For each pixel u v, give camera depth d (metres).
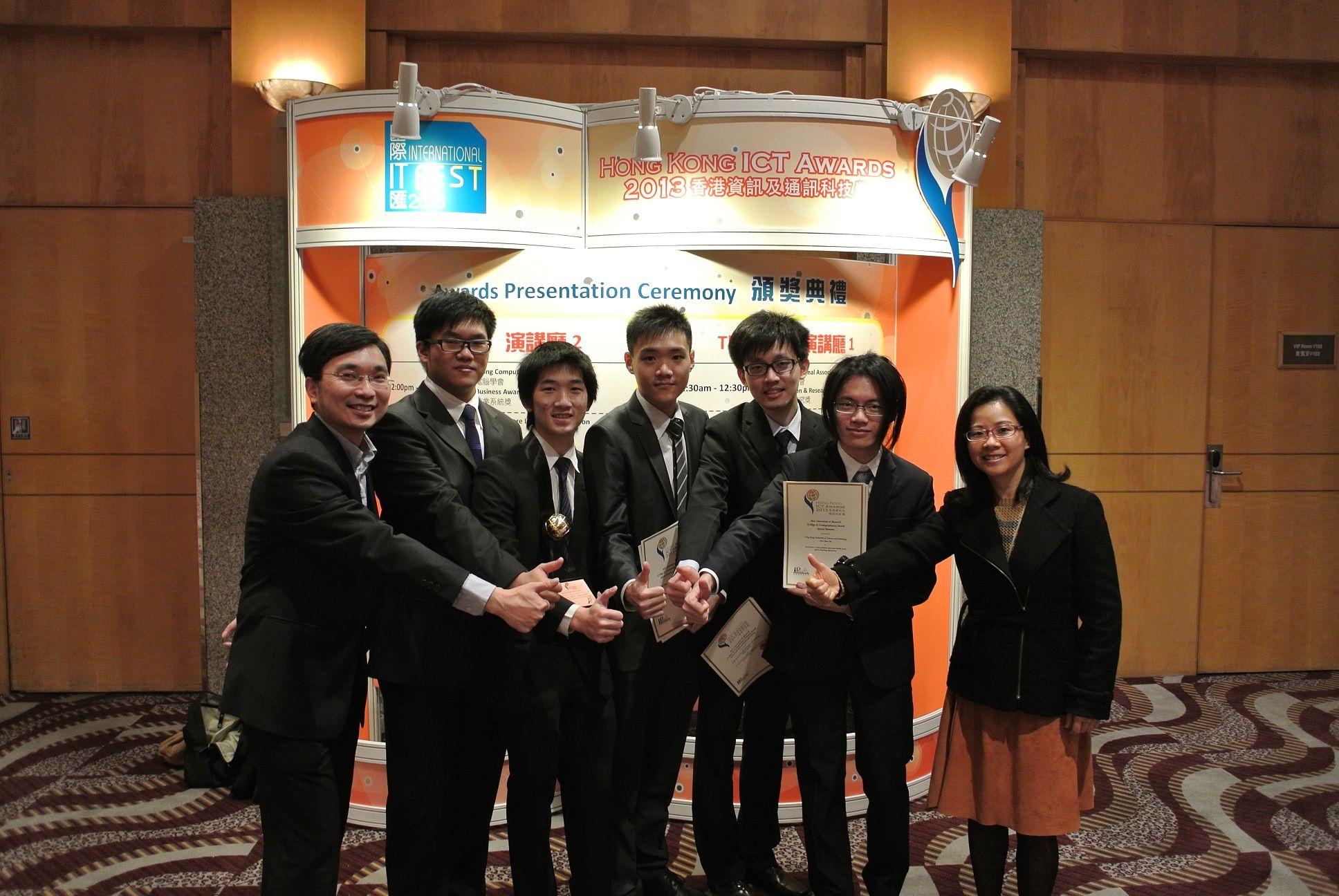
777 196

---

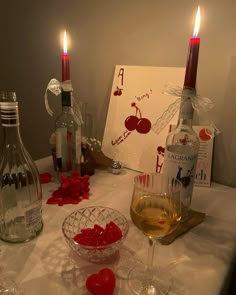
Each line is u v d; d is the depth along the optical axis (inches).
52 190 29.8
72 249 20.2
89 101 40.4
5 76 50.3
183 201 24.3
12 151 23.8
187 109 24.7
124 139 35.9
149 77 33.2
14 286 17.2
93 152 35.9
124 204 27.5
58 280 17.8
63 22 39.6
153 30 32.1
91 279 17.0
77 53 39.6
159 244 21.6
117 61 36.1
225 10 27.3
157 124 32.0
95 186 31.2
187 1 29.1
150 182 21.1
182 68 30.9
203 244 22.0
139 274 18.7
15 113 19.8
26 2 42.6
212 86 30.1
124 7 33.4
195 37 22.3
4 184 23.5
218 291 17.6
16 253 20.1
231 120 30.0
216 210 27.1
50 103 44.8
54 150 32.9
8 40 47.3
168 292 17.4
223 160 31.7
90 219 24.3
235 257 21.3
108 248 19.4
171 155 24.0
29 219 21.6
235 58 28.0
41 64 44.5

---

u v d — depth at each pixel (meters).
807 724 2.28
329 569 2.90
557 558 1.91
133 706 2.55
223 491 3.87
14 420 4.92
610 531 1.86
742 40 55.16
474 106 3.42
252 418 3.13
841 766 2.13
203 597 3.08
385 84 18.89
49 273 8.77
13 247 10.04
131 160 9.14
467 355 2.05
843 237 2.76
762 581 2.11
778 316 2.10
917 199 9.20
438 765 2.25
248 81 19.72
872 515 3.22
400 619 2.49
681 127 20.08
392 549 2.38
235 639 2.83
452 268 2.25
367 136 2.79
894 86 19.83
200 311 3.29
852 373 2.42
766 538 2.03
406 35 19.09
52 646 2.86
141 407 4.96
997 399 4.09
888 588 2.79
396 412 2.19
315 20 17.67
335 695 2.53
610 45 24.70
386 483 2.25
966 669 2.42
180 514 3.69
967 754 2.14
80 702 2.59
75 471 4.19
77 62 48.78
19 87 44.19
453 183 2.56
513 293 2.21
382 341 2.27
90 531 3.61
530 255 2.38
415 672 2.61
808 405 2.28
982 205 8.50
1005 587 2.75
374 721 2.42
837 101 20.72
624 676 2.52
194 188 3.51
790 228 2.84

* **EXERCISE GOAL**
Scan the records above for the lines holding "367 136 2.79" and "790 228 2.84". Transcribe those two and every line between them word for word, and no others.

* **EXERCISE RESPONSE**
367 136 2.79
894 86 19.83
200 311 3.29
852 373 2.42
766 538 2.03
406 35 19.09
52 646 2.86
141 407 4.96
997 399 4.09
888 588 2.79
396 412 2.19
315 20 17.67
335 695 2.53
610 45 24.70
386 483 2.25
966 669 2.42
180 514 3.69
967 754 2.14
80 702 2.59
75 471 4.19
77 62 48.78
19 87 44.19
453 183 2.56
513 293 2.21
382 341 2.27
90 531 3.61
530 255 2.38
415 672 2.61
808 405 2.28
982 205 8.50
1005 587 2.75
374 721 2.42
837 101 20.72
624 676 2.52
194 188 3.51
790 228 2.84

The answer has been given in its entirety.